Ainsi toute la responsabilité du désastre de Vigo doit incomber devant l’histoire à la seule lâcheté des milices commandées par le prince de Barbançon. Château-Renault ne commit aucune faute, et la reine d’Espagne le reconnaît elle-même quand elle lui fait écrire : « Je me suis sentie très touchée de ce que l’on doit à votre bonne conduite sur l’heureuse arrivée de la flotte de la Nouvelle-Espagne, comme des sages précautions que vous aviez prises pour éviter le malheureux succès en ce port. Ne doutant pas le Roi, mon seigneur, également porté à vous favoriser en tout ce que votre zèle vous a fait faire, vous pouvez être assuré que vous trouverez toujours le Roi également porté à vous favoriser en tout ce qui sera de votre convenance et que j’y contribuerai comme j’espère, de manière à vous en faire voir les effets. » La reine le reconnaît plus encore en ajoutant de sa main : « Je suis bien aise de vous assurer moi-même du désir que j’ai de vous témoigner, dans toutes les occasions qui s’en présenteront, la considération et l’estime que j’ai pour vous[1]. »

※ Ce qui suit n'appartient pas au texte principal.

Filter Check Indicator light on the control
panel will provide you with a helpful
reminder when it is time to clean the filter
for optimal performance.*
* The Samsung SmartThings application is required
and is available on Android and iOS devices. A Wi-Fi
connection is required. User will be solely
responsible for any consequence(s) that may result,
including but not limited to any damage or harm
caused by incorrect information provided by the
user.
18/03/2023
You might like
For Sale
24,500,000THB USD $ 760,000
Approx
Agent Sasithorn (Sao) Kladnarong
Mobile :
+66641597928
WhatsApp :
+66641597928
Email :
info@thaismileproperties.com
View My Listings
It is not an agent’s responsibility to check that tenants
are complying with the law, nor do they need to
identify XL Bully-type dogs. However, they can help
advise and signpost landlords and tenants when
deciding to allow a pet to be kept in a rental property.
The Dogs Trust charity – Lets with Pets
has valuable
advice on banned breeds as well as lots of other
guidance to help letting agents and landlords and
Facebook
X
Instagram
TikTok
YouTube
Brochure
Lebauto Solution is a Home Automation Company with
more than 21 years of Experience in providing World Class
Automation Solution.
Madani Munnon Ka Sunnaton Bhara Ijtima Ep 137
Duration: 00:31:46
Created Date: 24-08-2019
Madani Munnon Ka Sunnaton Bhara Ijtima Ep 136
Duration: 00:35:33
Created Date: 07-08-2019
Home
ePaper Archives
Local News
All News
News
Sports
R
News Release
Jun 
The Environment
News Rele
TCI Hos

Les mêmes sentimens se retrouvent exprimés dans une lettre adressée par cette souveraine à Louis XIV :… « Je ne puis me consoler de la perte que vous avez faite de tous les vaisseaux qui étaient à Vigo pour le service de l’Espagne. Les Espagnols doivent être bien reconnaissans de toutes les choses que vous voulez bien faire pour eux ; mais ce que je peux bien vous assurer, c’est que personne ne le peut être autant que moi… Je plains la destinée du pauvre comte de Château-Renault de se voir dans un pareil malheur sans qu’il y ait de sa faute. Il n’y a rien qu’il n’imagine pour me rendre service, rassemblant des troupes pour défendre les passages et faisant d’ailleurs tout ce qu’un bon et zélé sujet de Votre Majesté peut faire pour le service du roi, votre petit-fils. Je voudrais que les Espagnols en eussent autant de reconnaissance que j’en ai[2]. »

Cette reconnaissance se traduisit aussitôt par un présent de 12 000 écus, que la reine d’Espagne envoya à l’amiral pour son

  1. La reine d’Espagne à Château-Renault, 15 novembre 1702. — Archives de la Marine.
  2. La reine d’Espagne au roi de France, 6 novembre 1702. — Archives des Affaires Étrangères.